Lucius drehte sich um und sah ihn lächelnd am Strand stehen. Er schwamm schnell zurück, während Apollo sich ebenfalls seinem Chiton entledigte.

Wieder einmal wurde Lucius daran erinnert, wie schön Apollo war, wie er so im hellen Licht am Strand stand, sein Haar wie Gold glänzte, die sonnengeküsste Haut, darunter die trainierten Muskeln. Dabei gab es von nichts zu viel oder zu wenig, sein Gesamtbild war einfach perfekt, alles aufeinander abgestimmt, alles an ihm harmonisch und einfach schön.
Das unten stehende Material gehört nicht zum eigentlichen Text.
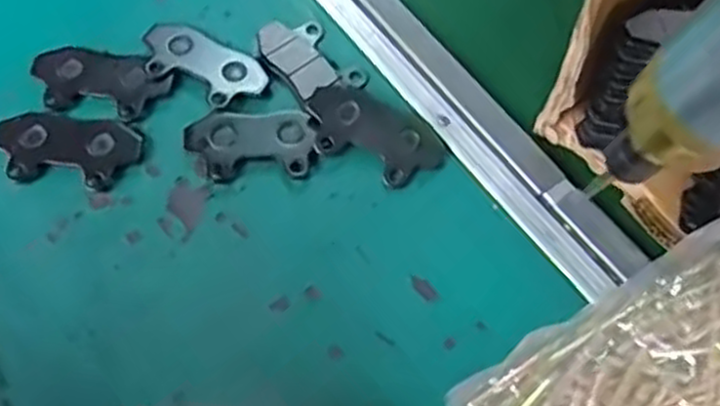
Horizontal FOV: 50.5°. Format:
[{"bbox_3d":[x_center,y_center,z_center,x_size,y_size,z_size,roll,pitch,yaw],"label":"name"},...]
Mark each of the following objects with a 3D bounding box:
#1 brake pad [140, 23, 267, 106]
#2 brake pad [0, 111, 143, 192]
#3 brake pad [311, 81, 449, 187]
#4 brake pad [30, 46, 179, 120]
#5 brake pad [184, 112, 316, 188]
[{"bbox_3d":[-0.087,-0.076,0.417,0.070,0.006,0.037,23,66,8],"label":"brake pad"},{"bbox_3d":[-0.151,-0.028,0.393,0.072,0.006,0.039,10,65,2],"label":"brake pad"},{"bbox_3d":[0.009,-0.036,0.402,0.073,0.013,0.039,24,66,9],"label":"brake pad"},{"bbox_3d":[-0.140,-0.066,0.408,0.070,0.007,0.035,9,65,2],"label":"brake pad"},{"bbox_3d":[-0.057,-0.031,0.400,0.066,0.006,0.038,-3,65,-3],"label":"brake pad"}]

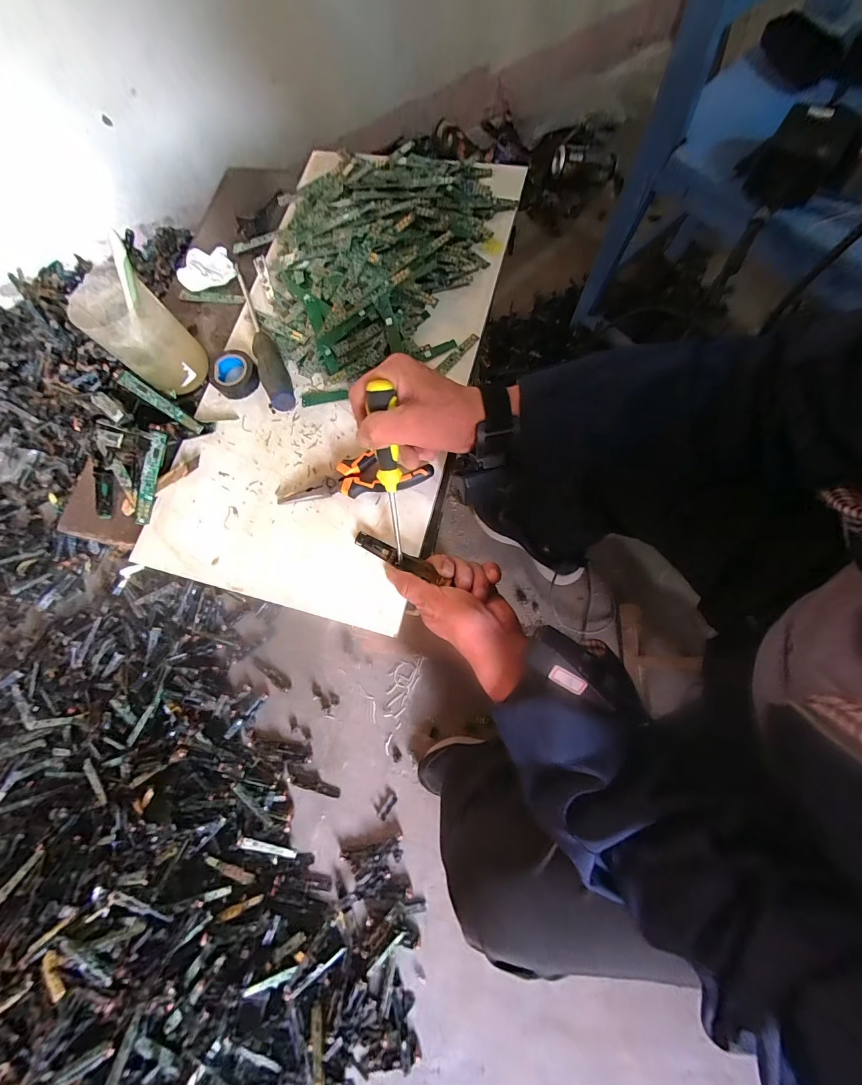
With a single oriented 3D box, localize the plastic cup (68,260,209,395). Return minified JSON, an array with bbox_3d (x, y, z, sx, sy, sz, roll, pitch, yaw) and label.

Ästhetisch, kallistisch** sogar.

Er sah beinahe aus, wie diese wunderschönen Statuen, die überall in den Tempeln, dem Palast und auch zu Hauf überall sonst zu finden waren, wenn man nur genau schaute. Die Künstler und Bildhauer hatten sich alle wahrlich Mühe gegeben, doch niemand kam auch nur annähernd an seinen Apollo heran, wie er vor ihm stand.

Lucius konnte sich nicht zurückhalten, er lief geradewegs auf Apollo zu und küsste ihn. Nun, warum sollte er sich auch zurückhalten? Es hielt ihn niemand auf, wenn es jemand könnte, wäre es einzig und allein sein Geliebter selbst.

Apollo war etwas überrascht, dass Lucius ihn sofort mit einem Kuss begrüßte, doch er genoss es, dass Lucius wieder ein wenig mehr aus sich heraus kam. Er zog den Kleineren an sich heran, was diesen kurz zucken ließ. Er hatte sich vermutlich gerade erst daran erinnert, dass er ja gar nichts am Leib trug. Doch es schien Lucius nicht weiter oder sehr zu stören, deshalb ließ Apollo nicht gleich wieder los. Als Lucius sich von ihm löste, grinste Apollo und fragte: „Womit habe ich denn diese Begrüßung verdient?"